Kepler described the update as "very significant" and expects Nordex shares to rise 15%-20% based on potential 2026 revisions. The news is also positive for Acciona, which holds a 47% stake in Nordex and fully consolidates the company in its financial statements.
The wind turbine manufacturer now expects a full-year 2025 EBITDA margin between 7.5% and 8.5%, up from its previous forecast of 5.0% to 7.0%. The improved outlook comes after a review of preliminary Q3 results and reflects strong operational execution across both project and service segments, supported by stable macroeconomic conditions.
Preliminary Q3 EBITDA reached €136 million, representing an 89% increase compared to €72 million in Q4 2024. The EBITDA margin nearly doubled to 8.0% from 4.3% in the same quarter last year.
William Mackie, Nordex analyst and Head of Capital Goods at Kepler Cheuvreux, expects consensus full-year adjusted EBITDA to increase by approximately 22% to around €600 million from €494 million.

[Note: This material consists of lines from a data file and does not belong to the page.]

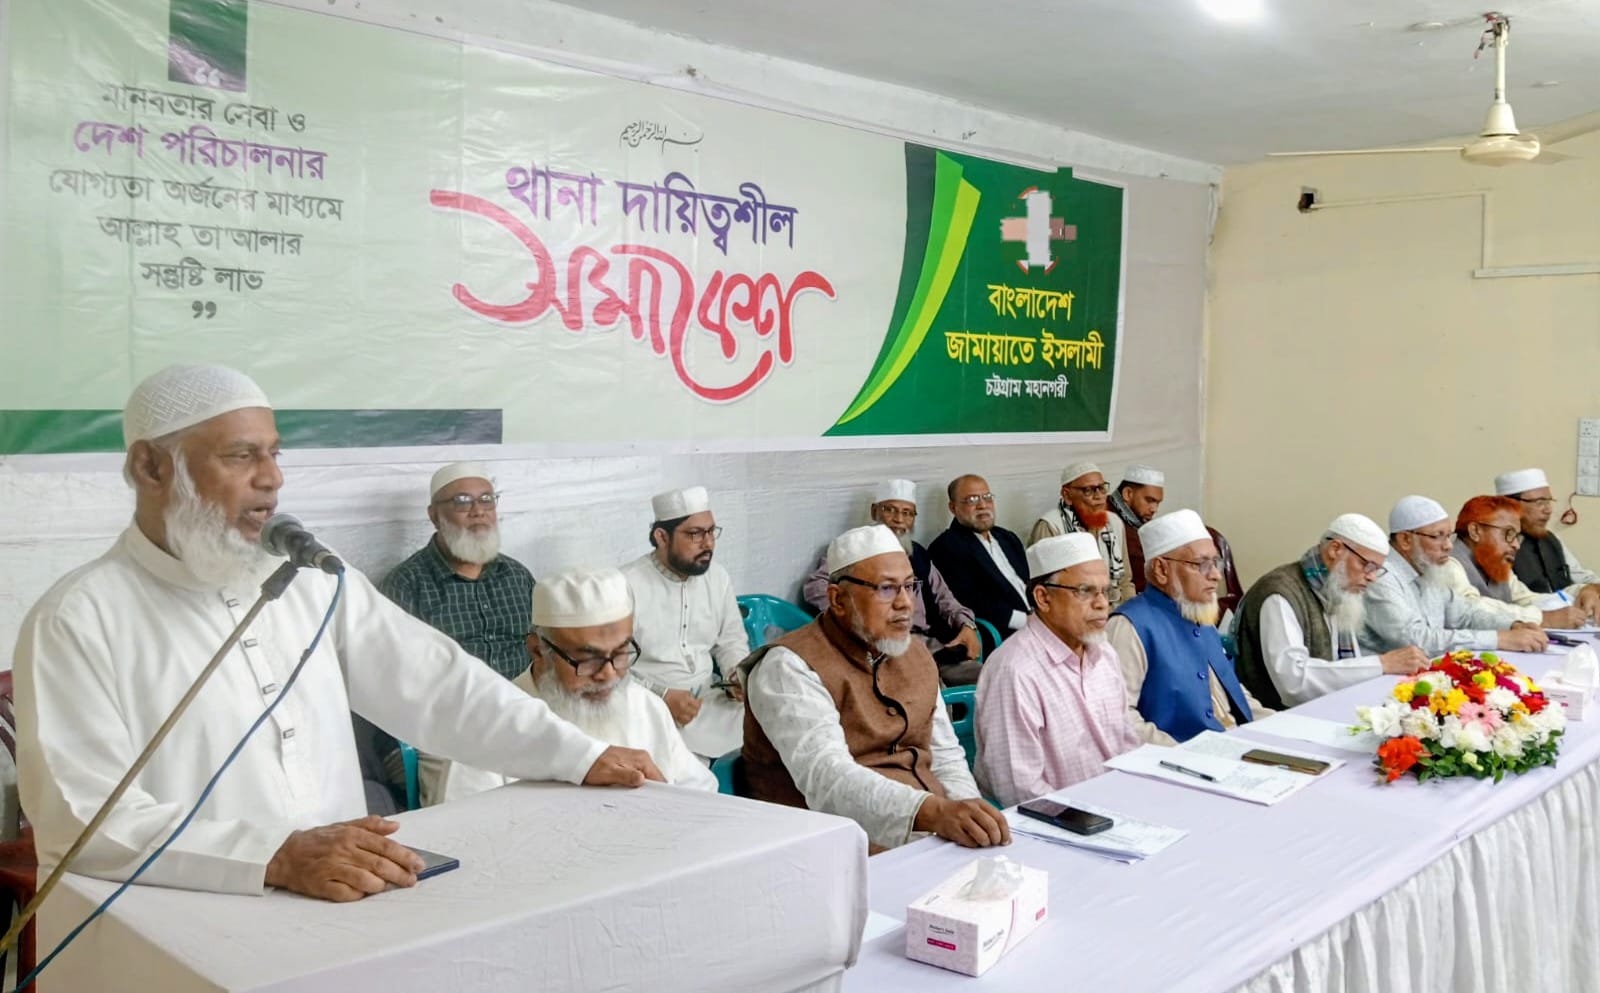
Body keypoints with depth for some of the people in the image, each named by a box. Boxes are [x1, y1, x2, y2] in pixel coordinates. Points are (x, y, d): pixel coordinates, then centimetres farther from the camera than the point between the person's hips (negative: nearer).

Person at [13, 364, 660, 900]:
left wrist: (582, 758, 5)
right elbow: (83, 820, -16)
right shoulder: (79, 620, -7)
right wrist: (277, 856, -27)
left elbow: (433, 681, 9)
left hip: (344, 903, 4)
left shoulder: (312, 580, 9)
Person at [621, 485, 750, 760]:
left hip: (710, 698, 6)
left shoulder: (717, 576, 7)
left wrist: (739, 674, -3)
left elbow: (731, 639, 18)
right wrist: (662, 697, -22)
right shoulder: (627, 585, -12)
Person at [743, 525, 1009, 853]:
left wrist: (972, 820, -2)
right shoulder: (790, 666, -10)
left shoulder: (916, 654, 16)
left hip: (936, 835, 7)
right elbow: (825, 778, -25)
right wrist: (932, 812, -39)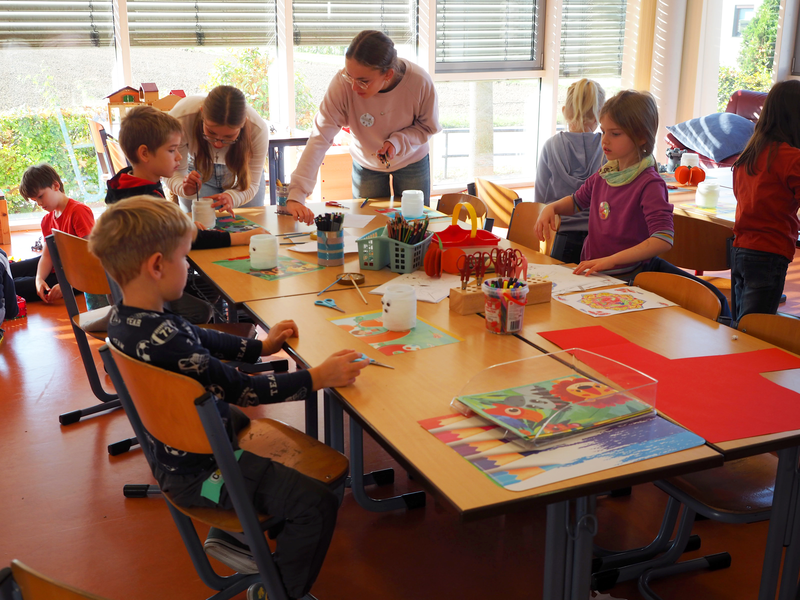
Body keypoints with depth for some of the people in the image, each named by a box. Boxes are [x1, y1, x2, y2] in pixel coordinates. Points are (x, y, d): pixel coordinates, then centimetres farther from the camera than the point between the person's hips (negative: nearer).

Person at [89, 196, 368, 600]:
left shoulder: (123, 318, -4)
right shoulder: (163, 342, -35)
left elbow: (199, 339, 10)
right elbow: (242, 390, -29)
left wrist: (261, 347, 12)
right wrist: (318, 378, -22)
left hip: (173, 450, 10)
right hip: (198, 472, -10)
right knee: (317, 503, -12)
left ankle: (230, 533, 36)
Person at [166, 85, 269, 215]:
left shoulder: (258, 129, -39)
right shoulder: (180, 119, -40)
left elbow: (251, 184, -30)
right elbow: (175, 172, -28)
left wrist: (231, 197, -52)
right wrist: (185, 188, -51)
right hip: (199, 171, 0)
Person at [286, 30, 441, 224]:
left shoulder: (419, 82, -32)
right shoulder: (342, 84, -34)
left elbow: (429, 126, -13)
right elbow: (320, 137, -36)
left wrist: (398, 142, -33)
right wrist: (296, 195, -44)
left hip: (412, 162, 0)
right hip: (366, 164, 0)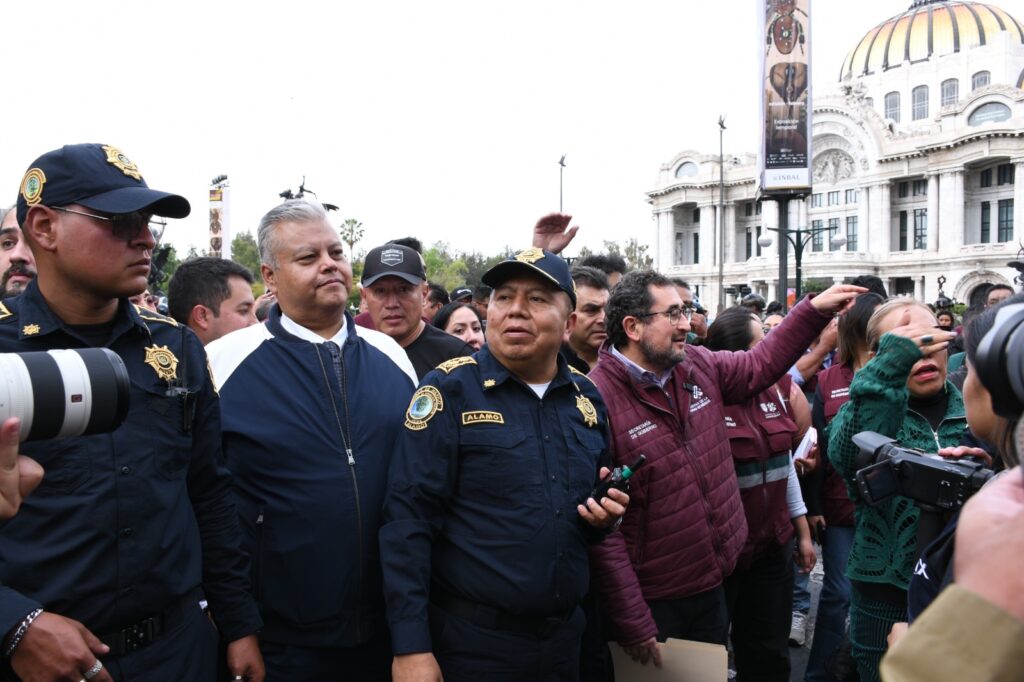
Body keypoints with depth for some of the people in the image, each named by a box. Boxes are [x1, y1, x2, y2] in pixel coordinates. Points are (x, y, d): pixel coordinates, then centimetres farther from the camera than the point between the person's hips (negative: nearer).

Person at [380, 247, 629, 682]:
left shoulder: (586, 399, 4)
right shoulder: (450, 390, -13)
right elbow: (407, 519, -16)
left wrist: (604, 515, -3)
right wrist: (411, 646, -18)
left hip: (564, 635, 6)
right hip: (471, 640, -5)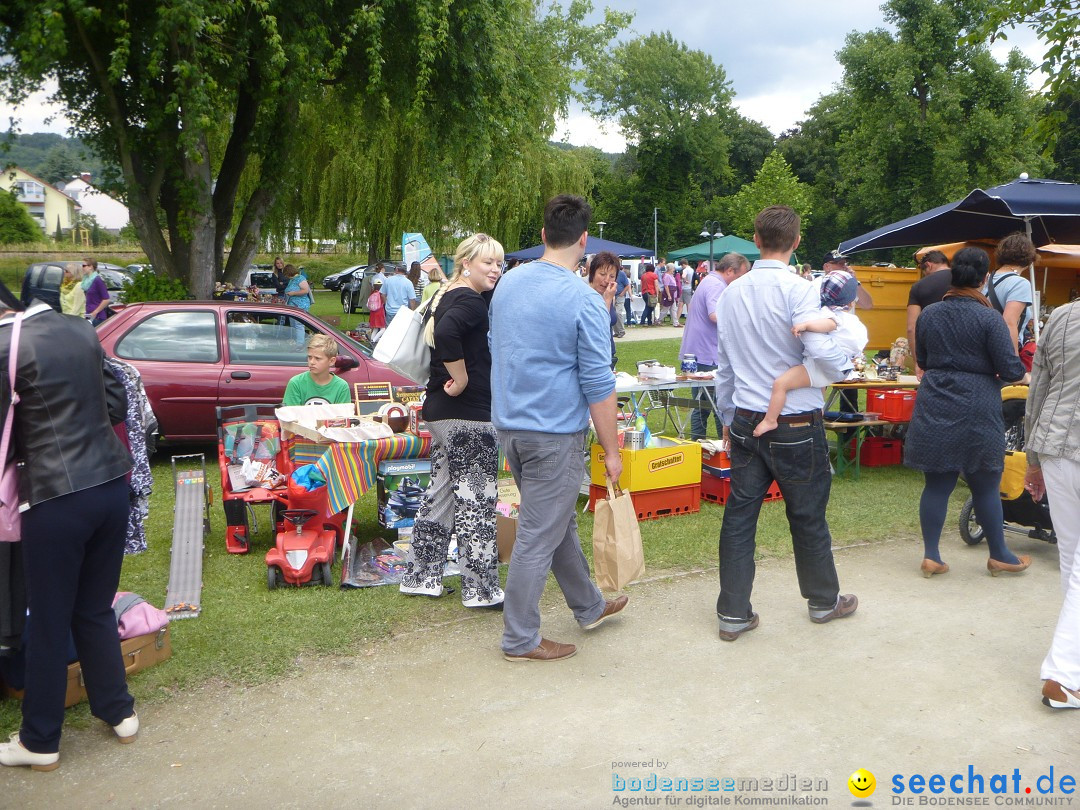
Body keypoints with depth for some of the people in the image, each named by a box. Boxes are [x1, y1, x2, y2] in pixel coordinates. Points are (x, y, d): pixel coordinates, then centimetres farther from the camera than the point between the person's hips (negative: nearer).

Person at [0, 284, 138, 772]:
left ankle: (40, 742, 23)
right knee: (96, 608, 20)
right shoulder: (81, 330, 7)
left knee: (48, 622, 8)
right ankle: (118, 713, 31)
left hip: (56, 498, -6)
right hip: (111, 484, 6)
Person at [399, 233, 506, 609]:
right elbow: (446, 332, -34)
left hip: (440, 411, 10)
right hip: (471, 415, -10)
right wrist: (461, 379, -24)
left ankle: (420, 576, 25)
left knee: (442, 491, 17)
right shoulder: (471, 302, -16)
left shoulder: (444, 295, 14)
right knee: (476, 500, -2)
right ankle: (481, 589, 6)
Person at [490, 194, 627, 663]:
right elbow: (598, 385, -15)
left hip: (509, 425, 8)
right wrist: (611, 450, -6)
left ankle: (589, 607, 38)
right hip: (555, 434, -7)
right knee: (538, 537, 3)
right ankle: (520, 640, 13)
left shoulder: (508, 284, 5)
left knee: (559, 522, 21)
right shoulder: (584, 300, -16)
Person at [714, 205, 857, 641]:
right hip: (796, 423, -4)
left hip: (746, 421, 5)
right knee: (807, 516, 12)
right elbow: (821, 351, -24)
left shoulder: (732, 292, 5)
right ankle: (823, 600, 31)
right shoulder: (798, 290, -14)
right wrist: (845, 366, -1)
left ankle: (733, 613, 11)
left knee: (739, 515, 7)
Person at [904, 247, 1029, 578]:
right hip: (977, 409, -3)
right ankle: (999, 556, 24)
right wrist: (1022, 375, 11)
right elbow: (1011, 369, -10)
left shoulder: (928, 314, 3)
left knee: (937, 484, 8)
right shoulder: (989, 319, -11)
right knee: (985, 486, 9)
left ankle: (931, 556, 10)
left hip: (934, 409, 4)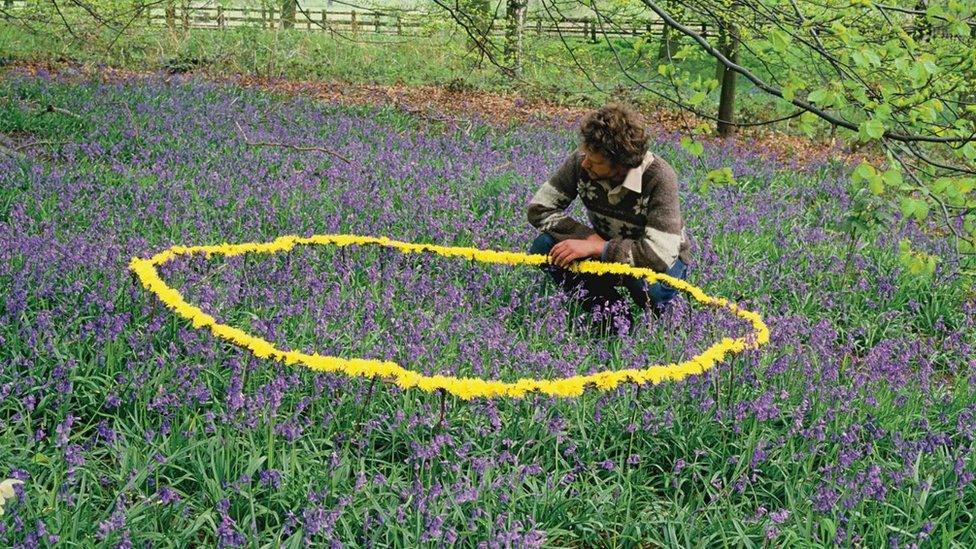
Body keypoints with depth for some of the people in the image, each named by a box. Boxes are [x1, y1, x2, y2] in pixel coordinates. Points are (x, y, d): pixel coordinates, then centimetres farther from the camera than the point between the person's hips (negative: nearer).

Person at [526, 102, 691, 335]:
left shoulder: (659, 177, -32)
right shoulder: (581, 161, -21)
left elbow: (660, 256, -38)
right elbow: (539, 208, -15)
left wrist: (596, 248, -38)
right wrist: (589, 237, -28)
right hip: (603, 250, 4)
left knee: (649, 287, -39)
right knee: (543, 247, -20)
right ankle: (611, 310, -6)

The improvement is primarily attributed to the Projects business, where effective project execution enabled a higher release of contingencies than initially budgeted.
The updated guidance implies a fourth-quarter adjusted EBITDA margin of 11%, which exceeds the company’s mid-term objective of 8% and the 2026 consensus expectation of 7.6%.
Kepler Cheuvreux noted that Q4 2025 trends put Nordex on track to achieve approximately €750 million in adjusted EBITDA in 2026, representing a 9%+ adjusted EBITDA margin, which would be 20% above consensus and drive a 25%+ increase in adjusted EBITA.